The Initial Myelination in the Central Nervous System

Myelination contributes not only to the rapid nerve conduction but also to axonal insulation and protection. In the central nervous system (CNS), the initial myelination features a multistep process where oligodendrocyte precursor cells undergo proliferation and migration before differentiating into mature oligodendrocytes. Mature oligodendrocytes then extend processes and wrap around axons to form the multilayered myelin sheath. These steps are tightly regulated by various cellular and molecular mechanisms, such as transcription factors (Olig family, Sox family), growth factors (PDGF, BDNF, FGF-2, IGF), chemokines/cytokines (TGF-beta, IL-1 beta, TNF alpha, IL-6, IFN-gamma), hormones (T3), axonal signals (PSA-NCAM, L1-CAM, LINGO-1, neural activity), and intracellular signaling pathways (Wnt/beta-catenin, PI3 K/AKT/mTOR, ERK/MAPK). However, the fundamental mechanisms for initial myelination are yet to be fully elucidated. Identifying pivotal mechanisms for myelination onset, development, and repair will become the focus of future studies.
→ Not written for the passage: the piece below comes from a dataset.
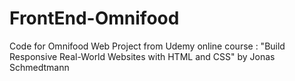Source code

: # FrontEnd-Omnifood
Code for Omnifood Web Project from Udemy online course : "Build Responsive Real-World Websites with HTML and CSS" by Jonas Schmedtmann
This review focuses on the current understanding of how CNS myelination is initiated and also the regulatory mechanisms underlying the process.

Automated summary

Myelination is important for rapid nerve conduction, axonal insulation, and protection. The process involves the proliferation, migration, and differentiation of oligodendrocyte precursor cells, followed by the extension of mature oligodendrocytes and the formation of the myelin sheath around axons. Various cellular and molecular mechanisms regulate these steps, including transcription factors, growth factors, chemokines/cytokines, hormones, axonal signals, and intracellular signaling pathways. However, the precise mechanisms for initial myelination are still not fully understood. Future studies will focus on identifying the key mechanisms for myelination onset, development, and repair.